Risk assessments are carried out so that any risk is minimised and made to be as low as is reasonably practicable. Additionally, a risk assessment that can identify best practice can be established and then followed.

In the last year, the following risk assessments relating to infection control were carried out/reviewed:

  • General IPC risks
  • COSHH
  • Privacy curtain cleaning or changes
  • Sharps
  • Water safety (legionella)

d.         Training

In addition to staff being involved in risk assessments and significant events, at Highcliffe Medical Centre all staff receive IPC induction training on commencing their post. Thereafter, all staff receive refresher training annually. Staff are encouraged to raise any IPC concerns with the managers or the IPC lead.
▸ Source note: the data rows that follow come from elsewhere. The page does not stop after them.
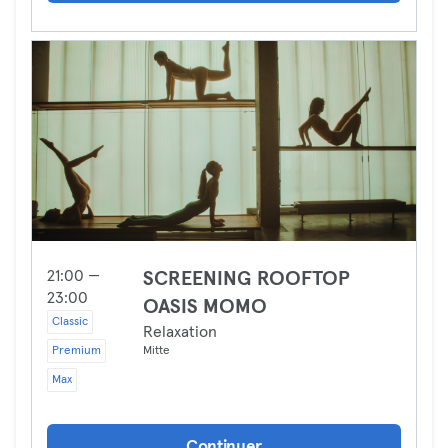
21:00 —
SCREENING ROOFTOP
23:00
OASIS MOMO
Classic
Relaxation
Premium
Mitte
Max
Continuer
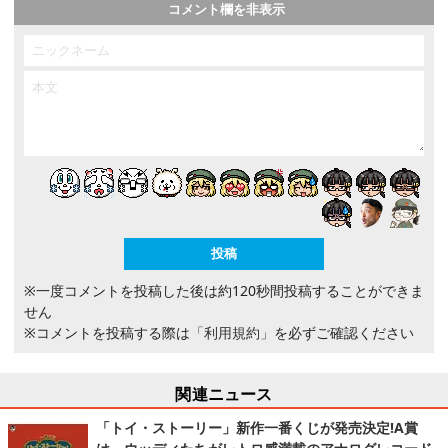
コメント欄を非表示
※一度コメントを投稿した後は約120秒間投稿することができま
せん
※コメントを投稿する際は
「利用規約」
を必ずご確認ください
関連ニュース
「トイ・ストーリー」新作一番くじが発売決定!A賞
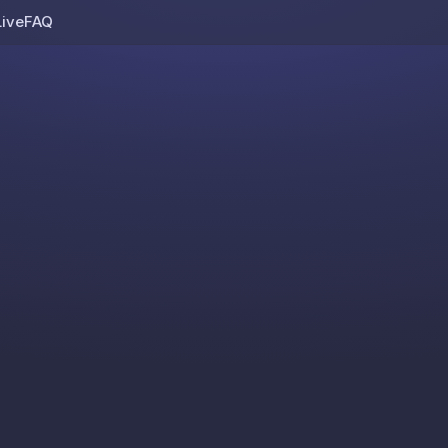
Live
FAQ
Skip to content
e.         Policies and procedures

Policies relating to infection prevention and control are available to all staff and are reviewed and updated annually. Additionally, all policies are amended on an ongoing basis as per current advice, guidance, and legislation changes. 

f.          Responsibility

It is the responsibility of all staff members at Highcliffe Medical Centre to be familiar with this statement, and their roles and responsibilities under it. 

g.         Review

The IPC lead and the Operations Manager are responsible for reviewing and producing the annual statement.

This annual statement will be updated on or before 31st October every year.